The chasing group crossed the summit under three and a half minutes and conscious the gap was coming down all the time, Weening attacked with nineteen kilometres remaining. He was caught by Malacarne and the duo rode well together to maintain a lead that would enable them to fight for the stage.
Inside the final five kilometres Ag2r La Mondiale’s Domenico Pozzovivo attacked the Evans group and got a gap. He moved into third place on the road but couldn’t get close enough to fight for the stage, eventually crossing the line 42 seconds behind Weening and Malacarne.

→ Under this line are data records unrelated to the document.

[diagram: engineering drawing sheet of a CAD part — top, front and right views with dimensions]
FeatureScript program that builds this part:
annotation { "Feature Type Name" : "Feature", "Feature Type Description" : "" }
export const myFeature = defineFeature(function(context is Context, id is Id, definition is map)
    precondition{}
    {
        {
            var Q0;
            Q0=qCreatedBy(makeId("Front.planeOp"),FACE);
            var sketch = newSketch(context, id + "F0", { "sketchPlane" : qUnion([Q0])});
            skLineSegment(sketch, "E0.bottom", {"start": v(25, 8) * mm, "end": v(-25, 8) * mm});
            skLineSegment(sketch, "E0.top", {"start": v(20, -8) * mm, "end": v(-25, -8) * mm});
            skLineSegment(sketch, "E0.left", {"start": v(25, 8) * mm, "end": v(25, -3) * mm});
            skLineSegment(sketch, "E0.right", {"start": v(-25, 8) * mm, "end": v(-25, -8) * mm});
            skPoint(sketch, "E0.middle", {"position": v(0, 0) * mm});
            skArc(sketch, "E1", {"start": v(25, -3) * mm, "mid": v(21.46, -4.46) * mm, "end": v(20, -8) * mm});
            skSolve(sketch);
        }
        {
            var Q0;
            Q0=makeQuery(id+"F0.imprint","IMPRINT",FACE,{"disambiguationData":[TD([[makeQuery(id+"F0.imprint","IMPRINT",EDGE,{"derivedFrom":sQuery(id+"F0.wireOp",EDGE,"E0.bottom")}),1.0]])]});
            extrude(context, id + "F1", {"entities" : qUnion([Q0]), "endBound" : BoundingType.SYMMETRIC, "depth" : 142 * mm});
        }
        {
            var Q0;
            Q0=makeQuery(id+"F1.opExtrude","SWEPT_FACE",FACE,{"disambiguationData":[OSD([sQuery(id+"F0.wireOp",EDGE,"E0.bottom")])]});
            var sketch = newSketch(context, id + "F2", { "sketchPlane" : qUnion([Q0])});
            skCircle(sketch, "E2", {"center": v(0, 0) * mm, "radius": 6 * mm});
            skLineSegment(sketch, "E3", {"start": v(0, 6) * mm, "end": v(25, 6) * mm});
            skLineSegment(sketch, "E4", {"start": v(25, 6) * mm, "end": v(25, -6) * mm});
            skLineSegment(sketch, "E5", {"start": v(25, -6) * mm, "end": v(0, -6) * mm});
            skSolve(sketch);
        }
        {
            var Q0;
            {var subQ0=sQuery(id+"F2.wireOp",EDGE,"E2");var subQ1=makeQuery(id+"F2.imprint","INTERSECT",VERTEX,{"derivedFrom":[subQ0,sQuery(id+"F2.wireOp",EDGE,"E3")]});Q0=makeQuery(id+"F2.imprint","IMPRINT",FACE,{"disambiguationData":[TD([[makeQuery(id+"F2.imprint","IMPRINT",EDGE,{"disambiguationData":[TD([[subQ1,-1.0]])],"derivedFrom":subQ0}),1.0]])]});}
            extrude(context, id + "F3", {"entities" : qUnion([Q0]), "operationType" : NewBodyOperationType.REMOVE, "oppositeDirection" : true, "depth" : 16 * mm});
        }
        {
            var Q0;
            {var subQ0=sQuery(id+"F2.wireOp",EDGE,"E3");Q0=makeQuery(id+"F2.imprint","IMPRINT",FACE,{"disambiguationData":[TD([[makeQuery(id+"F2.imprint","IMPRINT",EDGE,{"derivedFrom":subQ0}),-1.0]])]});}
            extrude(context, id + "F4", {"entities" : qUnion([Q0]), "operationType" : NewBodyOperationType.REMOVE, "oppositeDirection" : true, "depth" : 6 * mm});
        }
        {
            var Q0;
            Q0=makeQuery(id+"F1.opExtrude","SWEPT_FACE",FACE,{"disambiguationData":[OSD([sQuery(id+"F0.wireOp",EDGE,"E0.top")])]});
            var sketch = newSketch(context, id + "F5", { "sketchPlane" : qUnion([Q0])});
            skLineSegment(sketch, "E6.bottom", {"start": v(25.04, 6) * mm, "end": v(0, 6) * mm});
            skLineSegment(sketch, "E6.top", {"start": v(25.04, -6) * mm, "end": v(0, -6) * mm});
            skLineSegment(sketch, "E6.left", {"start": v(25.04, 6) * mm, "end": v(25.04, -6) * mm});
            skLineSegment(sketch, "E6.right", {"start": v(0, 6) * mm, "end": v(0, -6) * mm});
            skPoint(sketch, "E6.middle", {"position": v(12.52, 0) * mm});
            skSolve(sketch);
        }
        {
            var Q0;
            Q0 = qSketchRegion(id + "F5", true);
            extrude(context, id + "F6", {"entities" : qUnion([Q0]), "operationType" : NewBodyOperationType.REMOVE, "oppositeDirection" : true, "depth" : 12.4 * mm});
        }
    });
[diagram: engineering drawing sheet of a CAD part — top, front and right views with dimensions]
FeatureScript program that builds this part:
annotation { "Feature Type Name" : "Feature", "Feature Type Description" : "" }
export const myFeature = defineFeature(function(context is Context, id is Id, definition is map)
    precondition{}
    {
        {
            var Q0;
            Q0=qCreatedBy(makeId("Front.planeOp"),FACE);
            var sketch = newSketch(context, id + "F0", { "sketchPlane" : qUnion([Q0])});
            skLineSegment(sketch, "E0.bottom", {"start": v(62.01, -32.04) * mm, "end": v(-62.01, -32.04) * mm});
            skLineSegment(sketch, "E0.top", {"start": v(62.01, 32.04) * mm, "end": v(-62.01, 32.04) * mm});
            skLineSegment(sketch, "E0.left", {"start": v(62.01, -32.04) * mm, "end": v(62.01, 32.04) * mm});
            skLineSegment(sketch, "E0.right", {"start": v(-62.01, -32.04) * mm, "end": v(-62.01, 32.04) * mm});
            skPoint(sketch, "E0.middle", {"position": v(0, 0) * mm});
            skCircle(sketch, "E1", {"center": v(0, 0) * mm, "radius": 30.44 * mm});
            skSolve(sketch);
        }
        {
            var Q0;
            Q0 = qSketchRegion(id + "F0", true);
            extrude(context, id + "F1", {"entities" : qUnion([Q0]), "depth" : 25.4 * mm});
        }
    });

However he did gain time on Evans and the other main contenders, reaching the finish 26 seconds ahead of them and moving from tenth to fourth overall, one minute twenty seconds behind Evans.
The Australian holds a 57 second advantage over Uran and is one minute and ten seconds ahead of the third-placed rider, Rafal Majka (Tinkoff Saxo).
He now has a rest day to relax somewhat, then will knuckle down again in his bid to take the second Grand Tour victory of his career.
Evans said that time will tell who his big rivals will be. “After the first two days in the mountains, it’s too early to say who’ll be strongest at the end of the Giro d’Italia. I can only judge Quintana on the Tour de France last year, and his Giro so far.
“He hasn’t been going as strong as we expected, but I think he’ll get there. Pozzovivo and his team look very strong, and Aru, too, looks good.”